The present study reveals that α₂δ-2 is expressed in many neuronal structures that are known to be GABAergic, and thus, VGCCs containing the α₂δ-2 subunit may play a specific role at central inhibitory synapses. These structures include the reticular nucleus of the thalamus, the zona incerta, the septum, cerebellar Purkinje cells, as well as hippocampal and cortical PV-positive interneurons. Interestingly, while α₂δ-2 expression is highly prominent in GABAergic neurons in the above regions, it is not highly present in the medium-sized spiny GABAergic neurons of the striatum. Only less than half of the PV-positive cells in the striatum coexpresses α₂δ-2 mRNA. In this structure, α₂δ-2 is highly localized to the large cholinergic interneurons. Because the cholinergic interneurons send their projections to and excite the GABAergic neurons of the striatum (Nestler,2001), activation of VGCCs containing the α₂δ-2 subunit on cholinergic interneurons augments the inhibitory output from the striatum.

These results showing selective expression of α₂δ-2 in GABAergic structures, may contribute to understanding the neurochemical basis of the ducky (du) mouse phenotype mentioned above. Ducky is a spontaneous autosomal recessive mouse mutation in the α₂δ-2 VGCC subunit gene, which results in the expression of a truncated, nonfunctional α₂δ-2 protein (Barclay et al.,2001; Brodbeck et al.,2002). Mice carrying homozygous ducky (du) alleles have a phenotype that includes epileptic seizures with features similar to those occurring in human idiopathic generalized epilepsy (Puranam and McNamara,1999), as well as ataxia and paroxysmal dyskinesia (Snell,1955). The loss of α₂δ-2 subunit protein on hippocampal and cortical GABAergic terminals could underlie the seizure phenotype. As α₂δ-2 is selectively localized on GABAergic interneurons in the hippocampus and cortex, as well as the reticular nucleus of the thalamus, loss of this protein could result in a decrease in GABAergic inhibition, and thus an overly excitable state. The ataxia and paroxysmal dyskinesia associated with the phenotype in ducky (Snell,1955) may result from loss of inhibitory/modulatory influences in motor circuitry, especially from Purkinje cells of the cerebellum. It is well documented that degenerative changes of the cerebellar Purkinje cells caused by CAG repeats lead to spinocerebellar ataxia type-1, and the disturbance of calcium homeostasis has been linked to this autosomal dominant disorder (Vig et al.,2001).
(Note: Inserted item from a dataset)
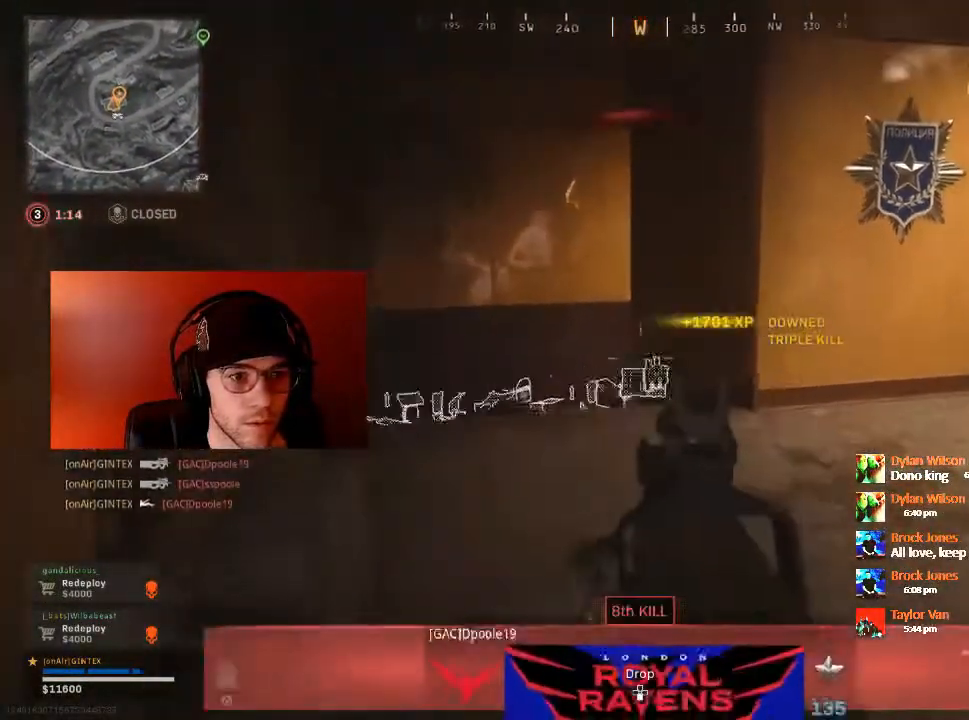
{"buttons": [], "left_stick": "up", "right_stick": "center", "button_events": []}
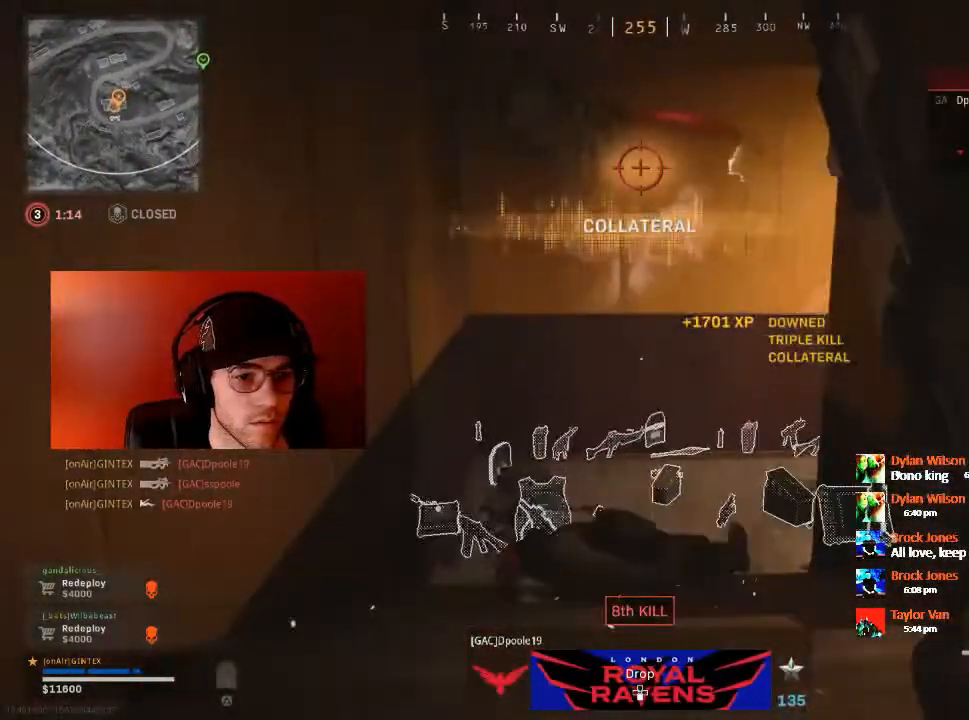
{"buttons": [], "left_stick": "up", "right_stick": "right", "button_events": []}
In agreement with this observation, the altered morphology of Purkinje cell dendrites has been found to be one of the anatomical correlates of the du phenotype (Brodbeck et al.,2002), and the peak P-type calcium current shows a 35% decrease in Purkinje cells (Barclay et al.,2001).

α₂δ-2 mRNA is also highly expressed in several other brain nuclei known to be cholinergic, including the nucleus of the diagonal band, the magnocellular preoptic nucleus, the medial septal nucleus, the nucleus of the diagonal band, the substantia innominata, the pedunculopontine nucleus, the laterodorsal tegmental nucleus, and the motor neurons in the cranial nuclei and spinal cord. However, colocalization studies with ChAT show that α₂δ-2 is rarely found in the cholinergic neurons in the magnocellular preoptic nucleus, the medial septal nucleus, and the nucleus of the diagonal band, indicating its expression in other cell groups in these nuclei. Thus, the α₂δ-2 subunit is highly expressed by cholinergic interneurons in the striatum, but not in the principle cholinergic neurons in the basal forebrain that provides cholinergic inputs to the cortex. Because cholinergic interneurons in the striatum play an important role in the control of movement, it is not surprising that mutating the α₂δ-2 subunit causes dyskinesia. The high expression of α₂δ-2 mRNA in almost all motor neurons suggests that the α₂δ-2 subunit may be essential in somatic and visceral movements, which may also help explain why dyskinesia occurs when the α₂δ-2 subunit is mutated.